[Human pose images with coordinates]

>>>>>

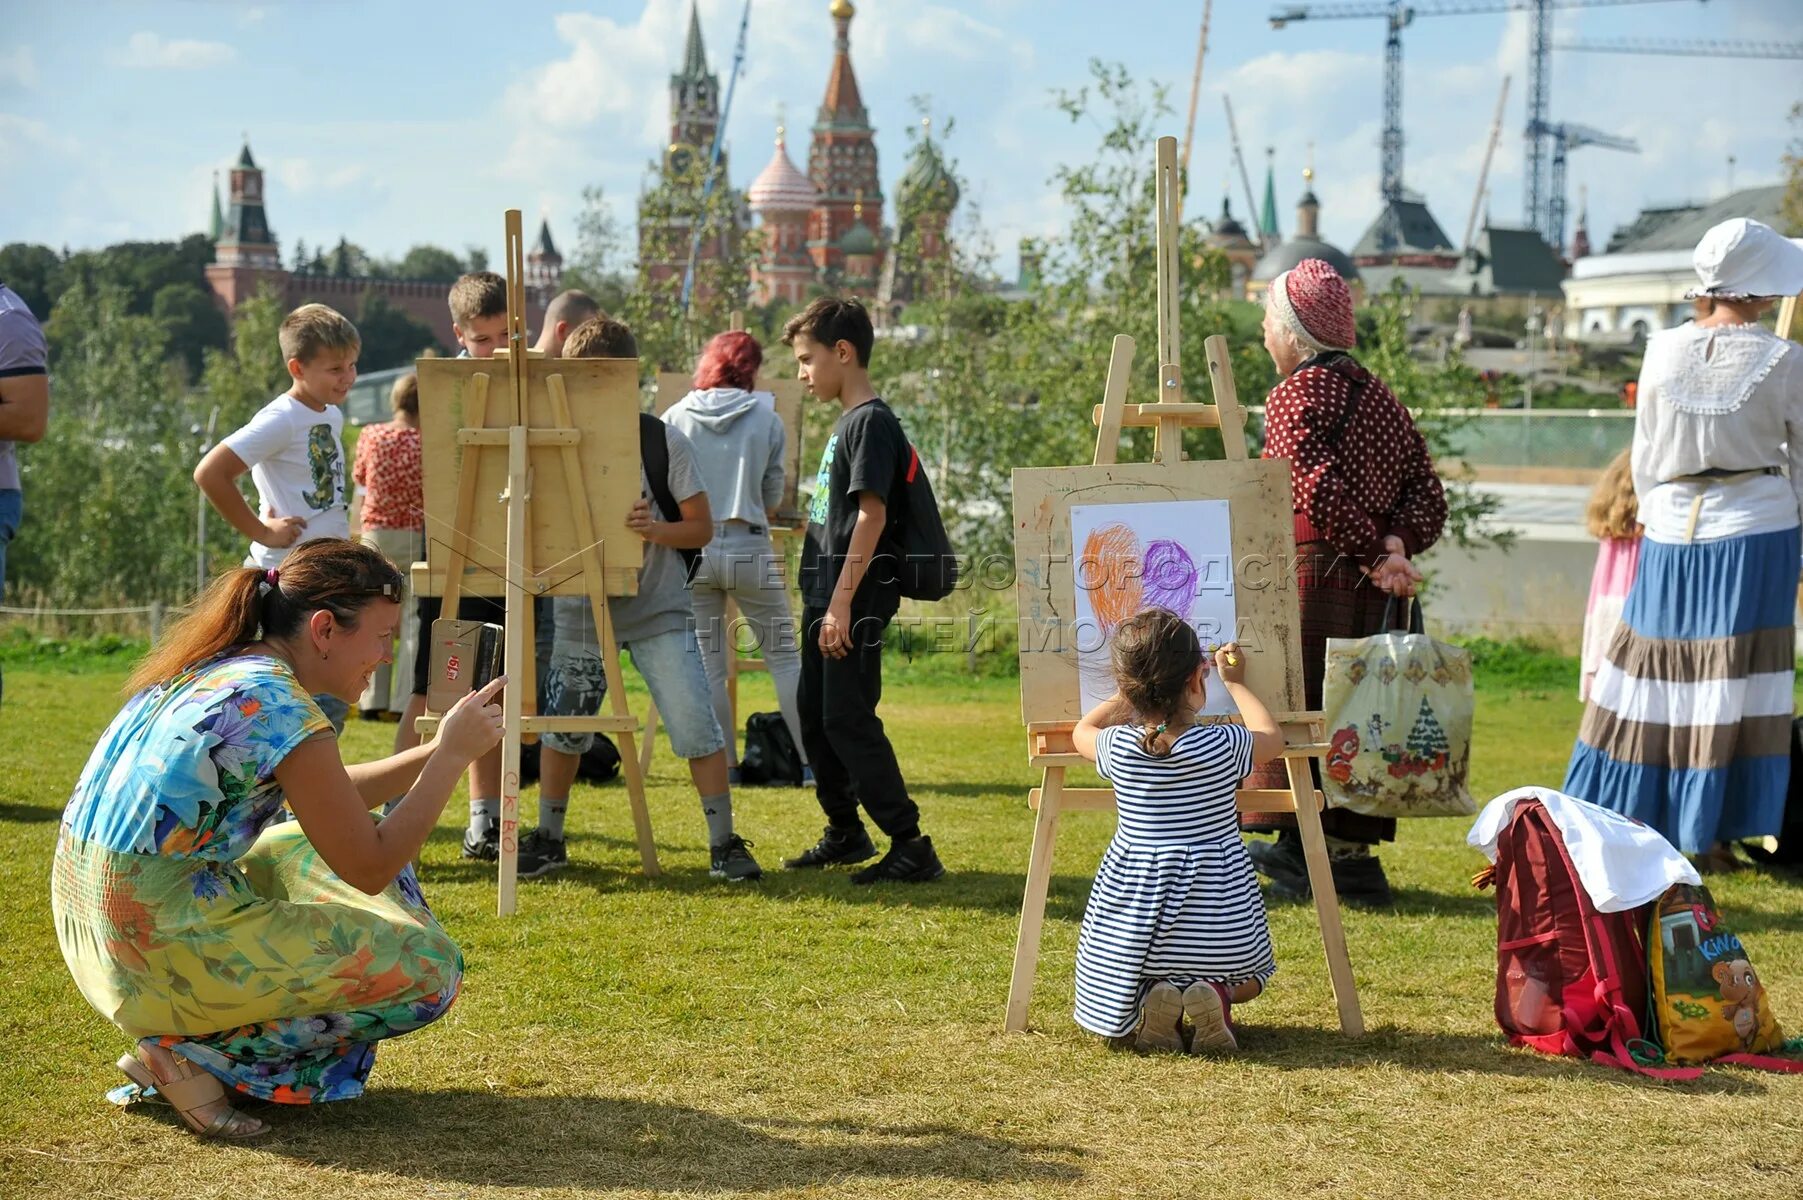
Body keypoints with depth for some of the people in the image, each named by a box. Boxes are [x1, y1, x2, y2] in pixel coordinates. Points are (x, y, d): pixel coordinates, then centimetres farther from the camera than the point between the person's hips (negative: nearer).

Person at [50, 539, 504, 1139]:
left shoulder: (208, 668, 9)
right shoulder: (277, 706, -18)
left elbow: (326, 801, 23)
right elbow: (371, 869, -11)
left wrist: (439, 750, 15)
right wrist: (453, 755, -3)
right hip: (163, 948, -9)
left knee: (317, 848, 26)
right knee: (428, 965, 0)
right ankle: (191, 1054, -4)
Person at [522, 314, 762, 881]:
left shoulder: (663, 441, -7)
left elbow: (701, 527, -4)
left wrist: (656, 529, -24)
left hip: (658, 609, -2)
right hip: (580, 607, 2)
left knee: (696, 724, -9)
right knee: (561, 724, 7)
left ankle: (724, 843, 3)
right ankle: (548, 838, 25)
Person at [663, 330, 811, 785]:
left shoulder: (676, 418, 1)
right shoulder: (767, 418, 0)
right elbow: (773, 497, 7)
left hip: (692, 550, 1)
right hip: (749, 547, -1)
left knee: (709, 664, 9)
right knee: (784, 655, 7)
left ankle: (724, 764, 9)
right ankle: (814, 761, 5)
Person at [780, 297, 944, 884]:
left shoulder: (871, 422, -14)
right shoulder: (846, 423, 16)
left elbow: (871, 515, -21)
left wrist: (843, 603, -25)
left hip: (854, 606, -10)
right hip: (825, 599, 10)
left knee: (848, 720, -10)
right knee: (815, 714, 16)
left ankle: (912, 846, -8)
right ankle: (846, 832, 28)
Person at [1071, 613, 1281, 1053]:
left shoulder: (1117, 747, -8)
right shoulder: (1223, 745, -12)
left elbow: (1083, 730, 19)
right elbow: (1272, 737, 13)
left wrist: (1141, 686, 25)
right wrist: (1235, 682, 25)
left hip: (1134, 900, 1)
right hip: (1218, 912, -1)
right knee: (1248, 975, 29)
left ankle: (1150, 999, -7)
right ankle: (1218, 994, -7)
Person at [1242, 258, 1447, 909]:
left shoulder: (1298, 393, -7)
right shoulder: (1382, 397, 16)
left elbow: (1317, 488, -20)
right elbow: (1427, 494, 10)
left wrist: (1371, 554, -18)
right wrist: (1394, 545, -3)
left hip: (1313, 576, -7)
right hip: (1372, 591, 8)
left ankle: (1299, 846, -4)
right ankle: (1356, 854, 13)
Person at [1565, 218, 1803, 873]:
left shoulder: (1663, 351, -1)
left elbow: (1645, 458, 7)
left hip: (1672, 528, 3)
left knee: (1650, 672, 10)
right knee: (1736, 682, 2)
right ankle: (1708, 834, 5)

<<<<<

WORK INSTRUCTION: Copy out the part of the rows that opens with the line containing "right ankle: (1218, 994, -7)" and runs to the end of the rows, keeping every line, including the "Person at" lines. Raise each number in the keypoint coordinate triples by 15, and leave the box numbers as they are.

OUTPUT BELOW:
right ankle: (1233, 1009, 8)
Person at [1242, 258, 1447, 909]:
left shoulder: (1313, 408, 8)
right shoulder: (1397, 412, 31)
left elbow: (1332, 503, -5)
right elbow: (1442, 509, 25)
left wrist: (1386, 569, -3)
right wrist: (1409, 560, 12)
left hip: (1328, 591, 8)
right hip: (1387, 606, 23)
left ankle: (1314, 861, 11)
right ankle: (1371, 869, 28)
Person at [1565, 218, 1803, 873]:
left shoulder: (1678, 366, 14)
left elbow: (1660, 473, 22)
left hip: (1687, 543, 18)
left knee: (1665, 687, 25)
right knee: (1751, 697, 17)
right ankle: (1723, 849, 20)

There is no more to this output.